Van Gool (20), de stabiele controleur van Ajax, doorliep de nationale jeugdselecties en speelde het WK-20 in Costa Rica in 2022 (vierde plaats). Ripa (22), de handige balvirtuoos van PSV, debuteerde twee jaar geleden in Jong Oranje voor een nationaal jeugdteam. Tuin (23), linksback van Fortuna Sittard, werd in 2022 opgeroepen voor de OranjeLeeuwinnen zonder ooit voor een jeugdselectie te zijn geselecteerd, maar speelde nog geen interlands.
Jong Oranje speelde maandagmiddag met 1-1 gelijk tegen Engeland. Donderdag werd Denemarken verslagen met 2-1. Van Gool, Tuin en Ripa kregen alle drie speelminuten.

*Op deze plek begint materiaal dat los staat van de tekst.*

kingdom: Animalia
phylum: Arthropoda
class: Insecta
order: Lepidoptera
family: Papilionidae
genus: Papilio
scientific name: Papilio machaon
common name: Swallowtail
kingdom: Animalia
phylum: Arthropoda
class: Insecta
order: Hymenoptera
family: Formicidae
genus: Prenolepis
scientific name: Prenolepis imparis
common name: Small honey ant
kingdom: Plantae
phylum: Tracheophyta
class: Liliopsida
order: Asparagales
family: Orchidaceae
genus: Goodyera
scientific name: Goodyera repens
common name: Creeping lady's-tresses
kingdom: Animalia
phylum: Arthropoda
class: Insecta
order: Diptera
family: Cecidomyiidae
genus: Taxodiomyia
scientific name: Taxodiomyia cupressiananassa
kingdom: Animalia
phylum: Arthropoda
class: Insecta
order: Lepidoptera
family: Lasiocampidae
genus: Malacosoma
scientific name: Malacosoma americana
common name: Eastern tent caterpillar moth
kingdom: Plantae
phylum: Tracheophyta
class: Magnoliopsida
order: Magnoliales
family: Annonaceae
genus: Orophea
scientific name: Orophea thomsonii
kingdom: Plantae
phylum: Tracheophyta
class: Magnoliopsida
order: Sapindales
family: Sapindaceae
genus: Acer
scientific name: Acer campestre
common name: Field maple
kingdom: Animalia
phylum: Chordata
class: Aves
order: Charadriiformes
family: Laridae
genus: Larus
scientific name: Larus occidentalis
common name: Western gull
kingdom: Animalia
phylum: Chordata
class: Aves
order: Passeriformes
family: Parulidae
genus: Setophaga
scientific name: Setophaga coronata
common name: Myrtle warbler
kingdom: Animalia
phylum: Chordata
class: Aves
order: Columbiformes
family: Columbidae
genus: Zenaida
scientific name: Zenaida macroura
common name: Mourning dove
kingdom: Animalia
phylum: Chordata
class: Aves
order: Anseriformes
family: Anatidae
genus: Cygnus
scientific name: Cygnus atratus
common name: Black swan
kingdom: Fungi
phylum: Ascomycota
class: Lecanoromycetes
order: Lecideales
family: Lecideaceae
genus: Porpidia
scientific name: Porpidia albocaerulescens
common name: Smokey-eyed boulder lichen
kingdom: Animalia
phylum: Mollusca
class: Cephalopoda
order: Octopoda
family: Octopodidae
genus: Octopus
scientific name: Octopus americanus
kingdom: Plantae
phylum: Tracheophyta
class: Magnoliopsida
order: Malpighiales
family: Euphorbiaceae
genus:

Hoe waardevol is een interlandperiode met Jong Oranje voor jullie ontwikkeling?
Tuin: ‘Ontzettend waardevol. Je traint en speelt wedstrijden met de beste speelsters van Nederland uit je eigen leeftijdscategorie. De trainingen zijn van hoog niveau en je bent aan elkaar gewaagd. Iedereen wordt hier een betere speelster. Daar ben ik van overtuigd.’
Van Gool: ‘Wat ook mooi is, is dat je hier de kans krijgt om jezelf te meten met de top van Europa. Het is een mogelijkheid om jezelf te laten zien en te kijken waar je staat. We zijn vaak maar een week samen en ik vind het leuk om iedereen dan weer te zien. Vergeleken met je club speel je toch met een hoop andere meiden.’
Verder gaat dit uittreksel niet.